> _Excerpt provided_

R.I.P. Nicholas Chaykovski, S.F., CA, Died Feb. 18, 2010

 

Residency laws have claimed a second life. Nicholas Chaykovski died from complications related to the stress of a life of homelessness caused by California’s Prop 83, a.k.a., “Jessica’s Law.” Just weeks before, he was featured in an SF-Weekly article on homeless registrants as “Mr. C,” which described accurately the desperation of some homeless registrants simply to get rest. Under Prop 83, a registrant cannot stay in a location violating restrictions for more than two hours. Like Thomas Pauli before him, we allowed a man to die a violent death out of our thirst for revenge.

What is a “Fundamental Right?”
Derek W. Logue
May 3, 2010

“I feel bad for him. I know it’s cold outside, but we have to enforce the law. There is no constitutional right to warmth.”— Hamilton County, Ohio Prosecutor Joe Deters, responding to a lawsuit by a homeless Former Offender to stay at an emergency shelter within 1000 feet of a school

In US v. Guest, 383 US 745 (1966), the Court addresses certain rights as basic and fundamental; “The reason, it has been suggested, is that a right so elementary was conceived from the beginning to be a necessary concomitant of the stronger Union the Constitution created.” [See also Edwards v. California, 314 US 160; Kent v. Dulles, 357 US 116, 125-6; and Apthecker v. Secretary of State, 378 US 500, 517.]

What exactly is a fundamental right? What basic rights do all human beings share that is so elementary that it does not have to be explicitly stated in the US Constitution? My first thought was the most basic human needs to survive– food, clothing, and shelter. In light of Joe Deter’s statement, I wonder if there even is such a thing as a fundamental right. After all, we are systematically denying the most basic of human needs to some homeless people simply because of a status.

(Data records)
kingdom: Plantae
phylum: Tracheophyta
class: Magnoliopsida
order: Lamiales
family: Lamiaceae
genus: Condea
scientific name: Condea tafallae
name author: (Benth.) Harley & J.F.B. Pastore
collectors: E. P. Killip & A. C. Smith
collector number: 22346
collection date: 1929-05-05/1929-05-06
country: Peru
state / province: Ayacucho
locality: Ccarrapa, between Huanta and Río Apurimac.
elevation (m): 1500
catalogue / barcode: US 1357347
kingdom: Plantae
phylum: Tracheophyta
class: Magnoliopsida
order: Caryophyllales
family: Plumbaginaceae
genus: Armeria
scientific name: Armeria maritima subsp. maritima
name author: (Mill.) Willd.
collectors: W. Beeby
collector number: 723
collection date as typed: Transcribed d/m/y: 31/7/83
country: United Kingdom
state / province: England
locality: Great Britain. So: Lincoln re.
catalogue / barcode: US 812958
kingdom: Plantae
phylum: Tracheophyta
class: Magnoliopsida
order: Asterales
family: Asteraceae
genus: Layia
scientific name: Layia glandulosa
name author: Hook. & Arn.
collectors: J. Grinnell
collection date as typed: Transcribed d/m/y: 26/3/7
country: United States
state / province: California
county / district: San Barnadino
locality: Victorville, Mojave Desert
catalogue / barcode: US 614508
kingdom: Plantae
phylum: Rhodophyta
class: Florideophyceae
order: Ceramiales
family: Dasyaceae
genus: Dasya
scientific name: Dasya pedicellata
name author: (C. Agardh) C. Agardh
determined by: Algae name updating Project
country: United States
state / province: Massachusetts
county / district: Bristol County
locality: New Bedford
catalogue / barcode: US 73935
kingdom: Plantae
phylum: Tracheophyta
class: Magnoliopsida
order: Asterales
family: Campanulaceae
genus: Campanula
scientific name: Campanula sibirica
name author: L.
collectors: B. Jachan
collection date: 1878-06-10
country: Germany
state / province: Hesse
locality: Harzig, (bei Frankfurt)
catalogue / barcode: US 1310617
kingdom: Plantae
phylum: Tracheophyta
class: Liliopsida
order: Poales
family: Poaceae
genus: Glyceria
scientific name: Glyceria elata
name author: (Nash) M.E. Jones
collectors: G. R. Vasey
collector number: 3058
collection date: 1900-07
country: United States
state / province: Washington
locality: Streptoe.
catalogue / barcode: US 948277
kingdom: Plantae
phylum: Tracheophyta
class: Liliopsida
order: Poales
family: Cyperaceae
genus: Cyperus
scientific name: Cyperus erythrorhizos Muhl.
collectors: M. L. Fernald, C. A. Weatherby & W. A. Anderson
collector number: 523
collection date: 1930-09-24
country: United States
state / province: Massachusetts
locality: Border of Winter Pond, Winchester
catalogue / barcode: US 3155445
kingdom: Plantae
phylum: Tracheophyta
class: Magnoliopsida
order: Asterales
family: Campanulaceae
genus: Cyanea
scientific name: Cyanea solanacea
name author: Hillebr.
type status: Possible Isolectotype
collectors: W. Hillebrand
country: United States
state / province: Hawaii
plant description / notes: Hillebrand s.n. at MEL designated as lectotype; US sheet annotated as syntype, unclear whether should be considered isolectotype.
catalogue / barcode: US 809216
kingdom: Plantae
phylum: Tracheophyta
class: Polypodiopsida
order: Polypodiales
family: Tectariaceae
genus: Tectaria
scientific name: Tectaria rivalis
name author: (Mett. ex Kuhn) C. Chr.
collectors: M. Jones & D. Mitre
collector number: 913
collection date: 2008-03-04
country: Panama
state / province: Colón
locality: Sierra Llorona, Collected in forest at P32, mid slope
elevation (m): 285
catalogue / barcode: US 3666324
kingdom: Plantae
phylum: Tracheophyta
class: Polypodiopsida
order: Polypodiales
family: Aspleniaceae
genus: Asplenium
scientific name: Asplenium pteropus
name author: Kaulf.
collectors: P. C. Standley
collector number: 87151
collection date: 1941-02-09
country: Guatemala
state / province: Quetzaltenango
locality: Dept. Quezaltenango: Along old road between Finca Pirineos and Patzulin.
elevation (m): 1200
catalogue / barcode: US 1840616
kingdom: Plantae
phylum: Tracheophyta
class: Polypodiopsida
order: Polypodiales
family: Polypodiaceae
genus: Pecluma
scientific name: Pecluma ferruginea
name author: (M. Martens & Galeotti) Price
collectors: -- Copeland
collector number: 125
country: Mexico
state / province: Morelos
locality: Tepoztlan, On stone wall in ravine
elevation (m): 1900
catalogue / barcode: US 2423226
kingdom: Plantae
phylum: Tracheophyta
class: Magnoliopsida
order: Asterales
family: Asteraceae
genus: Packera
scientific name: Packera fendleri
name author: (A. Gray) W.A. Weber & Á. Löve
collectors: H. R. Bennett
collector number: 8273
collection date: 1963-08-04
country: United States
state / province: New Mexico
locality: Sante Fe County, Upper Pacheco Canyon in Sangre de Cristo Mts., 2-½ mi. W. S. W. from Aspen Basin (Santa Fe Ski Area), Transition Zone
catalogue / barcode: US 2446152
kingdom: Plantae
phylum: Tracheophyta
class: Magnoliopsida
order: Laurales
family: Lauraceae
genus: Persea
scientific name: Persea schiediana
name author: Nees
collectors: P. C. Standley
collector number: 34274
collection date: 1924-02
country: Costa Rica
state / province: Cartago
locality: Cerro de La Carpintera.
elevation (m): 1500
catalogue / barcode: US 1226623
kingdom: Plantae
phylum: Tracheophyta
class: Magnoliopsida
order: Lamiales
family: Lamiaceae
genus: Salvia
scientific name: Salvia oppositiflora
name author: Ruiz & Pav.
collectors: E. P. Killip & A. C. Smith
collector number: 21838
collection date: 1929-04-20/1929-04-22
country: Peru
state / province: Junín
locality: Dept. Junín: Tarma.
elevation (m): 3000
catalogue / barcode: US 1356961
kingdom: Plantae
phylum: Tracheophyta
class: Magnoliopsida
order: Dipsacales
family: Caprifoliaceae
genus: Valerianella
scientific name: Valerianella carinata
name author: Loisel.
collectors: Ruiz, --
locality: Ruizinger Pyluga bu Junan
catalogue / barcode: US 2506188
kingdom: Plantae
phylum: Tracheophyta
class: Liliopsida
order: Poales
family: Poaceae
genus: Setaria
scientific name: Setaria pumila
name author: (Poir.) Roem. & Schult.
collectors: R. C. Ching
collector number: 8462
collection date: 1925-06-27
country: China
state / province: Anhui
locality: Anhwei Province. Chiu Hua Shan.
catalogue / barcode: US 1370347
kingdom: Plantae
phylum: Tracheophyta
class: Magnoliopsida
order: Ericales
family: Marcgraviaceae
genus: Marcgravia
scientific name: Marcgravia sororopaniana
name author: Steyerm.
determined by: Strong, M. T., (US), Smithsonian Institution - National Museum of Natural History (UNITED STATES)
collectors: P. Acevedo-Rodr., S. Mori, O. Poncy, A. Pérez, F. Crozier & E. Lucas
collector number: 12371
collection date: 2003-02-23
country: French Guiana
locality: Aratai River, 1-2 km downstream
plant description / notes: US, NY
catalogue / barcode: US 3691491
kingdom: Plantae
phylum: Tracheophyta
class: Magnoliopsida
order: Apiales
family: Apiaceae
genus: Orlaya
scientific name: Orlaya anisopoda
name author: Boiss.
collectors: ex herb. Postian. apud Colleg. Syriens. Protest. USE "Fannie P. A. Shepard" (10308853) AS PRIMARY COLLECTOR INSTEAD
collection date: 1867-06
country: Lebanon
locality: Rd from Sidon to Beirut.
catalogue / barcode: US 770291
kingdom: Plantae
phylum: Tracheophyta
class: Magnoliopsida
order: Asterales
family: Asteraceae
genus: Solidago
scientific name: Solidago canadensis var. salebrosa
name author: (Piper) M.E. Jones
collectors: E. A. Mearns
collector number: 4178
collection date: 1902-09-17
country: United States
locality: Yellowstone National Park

> _Job A_
In the records, update the lines beginning at the line that has "country: Mexico" and stopping after the line that has "locality: Ruizinger Pyluga bu Junan", replacing "elevation (m)" with "altitude (m)" and leaving everything else unchanged. Return only those lines.
> _Job B_
Write what comes next in the essay on fundamental rights, starting right after its final sentence.
The records have no connection to the text.

> _Response A_
country: Mexico
state / province: Morelos
locality: Tepoztlan, On stone wall in ravine
altitude (m): 1900
catalogue / barcode: US 2423226
kingdom: Plantae
phylum: Tracheophyta
class: Magnoliopsida
order: Asterales
family: Asteraceae
genus: Packera
scientific name: Packera fendleri
name author: (A. Gray) W.A. Weber & Á. Löve
collectors: H. R. Bennett
collector number: 8273
collection date: 1963-08-04
country: United States
state / province: New Mexico
locality: Sante Fe County, Upper Pacheco Canyon in Sangre de Cristo Mts., 2-½ mi. W. S. W. from Aspen Basin (Santa Fe Ski Area), Transition Zone
catalogue / barcode: US 2446152
kingdom: Plantae
phylum: Tracheophyta
class: Magnoliopsida
order: Laurales
family: Lauraceae
genus: Persea
scientific name: Persea schiediana
name author: Nees
collectors: P. C. Standley
collector number: 34274
collection date: 1924-02
country: Costa Rica
state / province: Cartago
locality: Cerro de La Carpintera.
altitude (m): 1500
catalogue / barcode: US 1226623
kingdom: Plantae
phylum: Tracheophyta
class: Magnoliopsida
order: Lamiales
family: Lamiaceae
genus: Salvia
scientific name: Salvia oppositiflora
name author: Ruiz & Pav.
collectors: E. P. Killip & A. C. Smith
collector number: 21838
collection date: 1929-04-20/1929-04-22
country: Peru
state / province: Junín
locality: Dept. Junín: Tarma.
altitude (m): 3000
catalogue / barcode: US 1356961
kingdom: Plantae
phylum: Tracheophyta
class: Magnoliopsida
order: Dipsacales
family: Caprifoliaceae
genus: Valerianella
scientific name: Valerianella carinata
name author: Loisel.
collectors: Ruiz, --
locality: Ruizinger Pyluga bu Junan

> _Response B_
In the Declaration of Independence, we get the famous quote “life, liberty, and the pursuit of happiness.” Life. The right to live. We even have a legal defense of “necessity” for times we break the law during a pressing emergency. If you were pursued by a serial killer (or a tornado), would you stop and think, “I can’t break into this closed business because B&E is against the law?” I doubt it. We recognize in many instances the right to live as a most basic need and right. The right to seek emergency shelter should be no different. Yet, we do not honor this for people stigmatized by the sex offender label.